By Gerry Shih and J.R. Wu
BEIJING/TAIPEI (Reuters) - Chinese state-backed technology conglomerate Tsinghua Unigroup has hired Charles Kau, the chief of Micron Technology Inc's Taiwanese joint venture, as its global executive vice president, a person familiar with the matter said.
The move is likely to help bolster the development of China's fledgling chip industry and give the Chinese tech conglomerate a foothold in its deal talks with Micron, some analysts said.
Kau is the chairman of Inotera Memories Inc, a joint venture between the U.S. company and Taiwan's Nanya Technology Corp.
He resigned last week as president of Nanya Technology, although he continued as a board member of the company and as chairman of Inotera. Both Nanya Tech and Inotera make dynamic random access memory (DRAM) chips.
Kau's hiring comes about three months after Tsinghua made an informal $23 billion takeover offer for Micron that was rejected out-of-hand by the Idaho-based company's leadership, although the Chinese side has not given up on a deal, sources have said.

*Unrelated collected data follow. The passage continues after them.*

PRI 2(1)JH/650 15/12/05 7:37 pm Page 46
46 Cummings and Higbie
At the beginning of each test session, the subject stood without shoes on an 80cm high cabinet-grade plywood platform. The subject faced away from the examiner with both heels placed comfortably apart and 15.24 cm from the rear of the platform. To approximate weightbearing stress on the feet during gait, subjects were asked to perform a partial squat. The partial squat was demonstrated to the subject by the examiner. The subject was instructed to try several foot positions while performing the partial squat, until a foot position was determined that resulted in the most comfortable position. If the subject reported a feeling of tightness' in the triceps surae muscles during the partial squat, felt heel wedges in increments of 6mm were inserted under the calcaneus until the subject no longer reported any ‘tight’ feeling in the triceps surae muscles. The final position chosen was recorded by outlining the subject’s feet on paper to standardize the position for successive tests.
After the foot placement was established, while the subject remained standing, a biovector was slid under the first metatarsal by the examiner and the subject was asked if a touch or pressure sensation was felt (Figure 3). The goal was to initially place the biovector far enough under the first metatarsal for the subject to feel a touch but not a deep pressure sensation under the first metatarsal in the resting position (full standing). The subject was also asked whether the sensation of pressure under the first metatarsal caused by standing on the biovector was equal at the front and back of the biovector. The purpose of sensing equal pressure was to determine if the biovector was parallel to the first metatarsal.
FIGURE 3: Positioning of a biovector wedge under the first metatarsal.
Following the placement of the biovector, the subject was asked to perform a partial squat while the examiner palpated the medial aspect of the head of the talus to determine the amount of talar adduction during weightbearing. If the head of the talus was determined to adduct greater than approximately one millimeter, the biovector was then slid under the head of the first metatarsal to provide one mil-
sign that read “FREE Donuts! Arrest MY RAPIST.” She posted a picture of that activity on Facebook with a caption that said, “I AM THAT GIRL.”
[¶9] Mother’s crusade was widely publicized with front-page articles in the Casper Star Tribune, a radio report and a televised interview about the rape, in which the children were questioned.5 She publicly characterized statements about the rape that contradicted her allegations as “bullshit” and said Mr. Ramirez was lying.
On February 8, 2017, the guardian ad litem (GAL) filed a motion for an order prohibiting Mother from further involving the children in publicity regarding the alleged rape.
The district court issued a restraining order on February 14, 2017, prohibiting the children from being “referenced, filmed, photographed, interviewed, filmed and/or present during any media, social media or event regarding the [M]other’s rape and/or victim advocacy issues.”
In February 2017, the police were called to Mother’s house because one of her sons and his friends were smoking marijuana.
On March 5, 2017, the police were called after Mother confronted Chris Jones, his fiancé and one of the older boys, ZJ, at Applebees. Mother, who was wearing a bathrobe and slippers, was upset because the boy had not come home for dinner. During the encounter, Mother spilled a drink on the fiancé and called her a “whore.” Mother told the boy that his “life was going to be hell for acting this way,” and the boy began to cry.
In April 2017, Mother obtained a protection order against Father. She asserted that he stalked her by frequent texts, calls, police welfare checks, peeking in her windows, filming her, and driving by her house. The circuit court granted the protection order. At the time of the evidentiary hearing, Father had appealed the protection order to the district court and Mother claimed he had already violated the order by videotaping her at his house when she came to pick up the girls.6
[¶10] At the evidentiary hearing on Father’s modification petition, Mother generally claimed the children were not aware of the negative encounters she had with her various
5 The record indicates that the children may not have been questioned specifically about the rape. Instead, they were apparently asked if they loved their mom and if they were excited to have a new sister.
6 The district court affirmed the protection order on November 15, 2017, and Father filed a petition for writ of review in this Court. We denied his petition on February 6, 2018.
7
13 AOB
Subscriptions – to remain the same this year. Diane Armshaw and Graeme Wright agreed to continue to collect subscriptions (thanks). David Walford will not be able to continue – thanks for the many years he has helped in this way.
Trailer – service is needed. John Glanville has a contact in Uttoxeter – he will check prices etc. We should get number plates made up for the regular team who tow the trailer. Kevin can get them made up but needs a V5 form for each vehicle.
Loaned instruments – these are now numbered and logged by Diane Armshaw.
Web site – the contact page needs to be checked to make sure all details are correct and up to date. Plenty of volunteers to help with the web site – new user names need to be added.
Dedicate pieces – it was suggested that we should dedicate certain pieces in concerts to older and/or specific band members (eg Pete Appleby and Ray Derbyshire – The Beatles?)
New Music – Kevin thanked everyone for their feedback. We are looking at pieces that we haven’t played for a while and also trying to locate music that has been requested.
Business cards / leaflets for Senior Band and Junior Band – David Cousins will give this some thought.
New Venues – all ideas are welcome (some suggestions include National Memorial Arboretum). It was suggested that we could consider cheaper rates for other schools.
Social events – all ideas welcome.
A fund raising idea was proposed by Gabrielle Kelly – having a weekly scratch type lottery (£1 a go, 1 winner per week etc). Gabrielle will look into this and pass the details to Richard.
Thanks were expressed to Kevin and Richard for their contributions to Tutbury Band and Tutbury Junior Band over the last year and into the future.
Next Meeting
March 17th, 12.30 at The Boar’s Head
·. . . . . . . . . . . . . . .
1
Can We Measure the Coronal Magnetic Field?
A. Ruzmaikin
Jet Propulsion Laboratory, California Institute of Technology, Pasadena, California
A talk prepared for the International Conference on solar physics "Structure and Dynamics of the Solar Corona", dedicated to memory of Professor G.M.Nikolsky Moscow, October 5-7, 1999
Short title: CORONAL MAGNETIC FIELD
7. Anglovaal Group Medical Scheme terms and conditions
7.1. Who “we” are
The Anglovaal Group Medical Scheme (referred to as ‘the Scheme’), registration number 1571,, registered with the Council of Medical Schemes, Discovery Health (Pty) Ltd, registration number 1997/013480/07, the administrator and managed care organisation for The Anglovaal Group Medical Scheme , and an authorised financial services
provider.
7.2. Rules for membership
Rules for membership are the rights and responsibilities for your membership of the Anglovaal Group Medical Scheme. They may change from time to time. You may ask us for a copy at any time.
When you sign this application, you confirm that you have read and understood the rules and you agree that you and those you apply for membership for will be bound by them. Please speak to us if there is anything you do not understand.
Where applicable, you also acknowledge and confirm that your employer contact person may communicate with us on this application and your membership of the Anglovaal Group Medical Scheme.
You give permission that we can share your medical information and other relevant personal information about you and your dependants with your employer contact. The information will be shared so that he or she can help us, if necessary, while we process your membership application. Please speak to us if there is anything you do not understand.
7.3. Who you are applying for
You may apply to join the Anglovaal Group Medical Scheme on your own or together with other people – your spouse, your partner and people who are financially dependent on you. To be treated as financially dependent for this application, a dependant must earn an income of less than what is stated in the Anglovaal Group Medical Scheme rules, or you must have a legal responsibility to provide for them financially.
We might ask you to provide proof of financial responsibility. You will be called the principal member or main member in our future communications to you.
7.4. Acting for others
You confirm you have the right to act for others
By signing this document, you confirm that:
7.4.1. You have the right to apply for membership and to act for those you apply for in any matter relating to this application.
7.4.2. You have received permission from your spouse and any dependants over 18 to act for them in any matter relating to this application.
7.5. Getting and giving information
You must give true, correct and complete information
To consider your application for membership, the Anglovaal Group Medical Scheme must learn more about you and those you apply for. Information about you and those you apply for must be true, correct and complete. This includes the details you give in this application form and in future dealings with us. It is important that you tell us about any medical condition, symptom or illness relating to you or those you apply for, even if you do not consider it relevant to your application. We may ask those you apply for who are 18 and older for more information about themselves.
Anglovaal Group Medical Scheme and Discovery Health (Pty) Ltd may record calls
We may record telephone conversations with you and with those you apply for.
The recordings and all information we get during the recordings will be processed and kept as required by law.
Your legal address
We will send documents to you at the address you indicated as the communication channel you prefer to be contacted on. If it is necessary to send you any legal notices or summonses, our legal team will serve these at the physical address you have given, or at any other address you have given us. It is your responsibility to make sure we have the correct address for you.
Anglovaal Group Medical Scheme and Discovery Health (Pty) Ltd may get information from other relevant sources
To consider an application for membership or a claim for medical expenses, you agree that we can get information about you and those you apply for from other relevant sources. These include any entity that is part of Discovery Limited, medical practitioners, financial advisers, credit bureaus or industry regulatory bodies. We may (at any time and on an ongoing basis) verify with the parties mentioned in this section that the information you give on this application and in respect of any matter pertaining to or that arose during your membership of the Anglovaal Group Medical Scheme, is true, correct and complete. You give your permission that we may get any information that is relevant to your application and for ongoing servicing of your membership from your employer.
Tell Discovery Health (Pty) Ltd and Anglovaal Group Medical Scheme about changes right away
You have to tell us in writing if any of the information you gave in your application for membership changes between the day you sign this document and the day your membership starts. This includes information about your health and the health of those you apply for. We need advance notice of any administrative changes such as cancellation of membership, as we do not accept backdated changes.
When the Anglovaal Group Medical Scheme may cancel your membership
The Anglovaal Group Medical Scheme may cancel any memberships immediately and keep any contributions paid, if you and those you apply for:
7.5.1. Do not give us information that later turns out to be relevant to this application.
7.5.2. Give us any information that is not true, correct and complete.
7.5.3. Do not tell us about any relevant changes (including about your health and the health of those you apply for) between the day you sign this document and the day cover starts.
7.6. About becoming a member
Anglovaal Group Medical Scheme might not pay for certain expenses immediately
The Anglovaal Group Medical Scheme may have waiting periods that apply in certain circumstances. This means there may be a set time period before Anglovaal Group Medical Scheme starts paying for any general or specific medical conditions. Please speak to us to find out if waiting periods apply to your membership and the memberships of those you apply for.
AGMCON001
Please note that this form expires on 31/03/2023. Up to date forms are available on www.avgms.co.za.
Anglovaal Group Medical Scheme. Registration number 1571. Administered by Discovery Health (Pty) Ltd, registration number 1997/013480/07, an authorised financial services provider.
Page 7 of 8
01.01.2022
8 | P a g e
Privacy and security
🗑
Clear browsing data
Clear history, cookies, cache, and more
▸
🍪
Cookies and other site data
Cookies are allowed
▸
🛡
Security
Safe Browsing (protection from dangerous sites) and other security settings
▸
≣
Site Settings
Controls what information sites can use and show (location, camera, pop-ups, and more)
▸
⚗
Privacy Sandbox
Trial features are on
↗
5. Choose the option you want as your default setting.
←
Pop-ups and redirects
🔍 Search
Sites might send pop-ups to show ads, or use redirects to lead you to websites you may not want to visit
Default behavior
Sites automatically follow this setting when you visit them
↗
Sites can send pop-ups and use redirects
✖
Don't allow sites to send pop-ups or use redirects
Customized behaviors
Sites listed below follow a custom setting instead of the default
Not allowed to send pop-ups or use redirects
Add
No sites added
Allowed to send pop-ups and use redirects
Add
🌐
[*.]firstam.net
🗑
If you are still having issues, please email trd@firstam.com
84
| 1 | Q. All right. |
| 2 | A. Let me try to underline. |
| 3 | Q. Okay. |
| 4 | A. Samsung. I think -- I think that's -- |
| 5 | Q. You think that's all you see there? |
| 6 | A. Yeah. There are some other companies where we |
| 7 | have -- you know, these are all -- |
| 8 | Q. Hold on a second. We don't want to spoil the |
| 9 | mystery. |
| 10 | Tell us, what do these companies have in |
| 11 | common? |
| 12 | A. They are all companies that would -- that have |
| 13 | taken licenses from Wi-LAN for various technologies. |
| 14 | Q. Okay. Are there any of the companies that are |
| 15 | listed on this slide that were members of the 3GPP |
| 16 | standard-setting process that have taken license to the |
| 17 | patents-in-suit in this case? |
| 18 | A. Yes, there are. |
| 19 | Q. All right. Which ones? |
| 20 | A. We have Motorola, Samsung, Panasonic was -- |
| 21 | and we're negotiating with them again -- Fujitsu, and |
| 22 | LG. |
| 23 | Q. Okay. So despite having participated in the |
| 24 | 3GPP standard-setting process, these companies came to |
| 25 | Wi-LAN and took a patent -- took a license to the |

His presence in Tsinghua Unigroup could "conceivably facilitate greater collaboration" with Micron, according to Taiwan-based research firm TrendForce.
Kau, who played a role in the discussions between Tsinghua and Micron, will split his time between Beijing and Taiwan, the source told Reuters, adding that his precise role in Tsinghua was yet to be finalised.
Micron was not immediately available for comment.
It remains unclear whether Kau, a veteran of Taiwan's semiconductor industry, will need to give up his position at Inotera.
According to Inotera's website, all of the company's production is supplied to Micron Technology. Inotera's chairman is recommended by Nanya Tech and agreed to by Micron.
Nanya Technology appointed one of its veteran executives, Pei-Ing Lee, as Kau's successor. Lee said on Monday during an earnings conference that the company asked Kau to reconsider his resignation.
Kau said he wanted to do something different before retiring, particularly "in the financial and M&A space", but he did not detail what his next step was going to be, Lee told reporters and analysts on Monday.
"He was very insistent and we were unable to keep him," Lee said.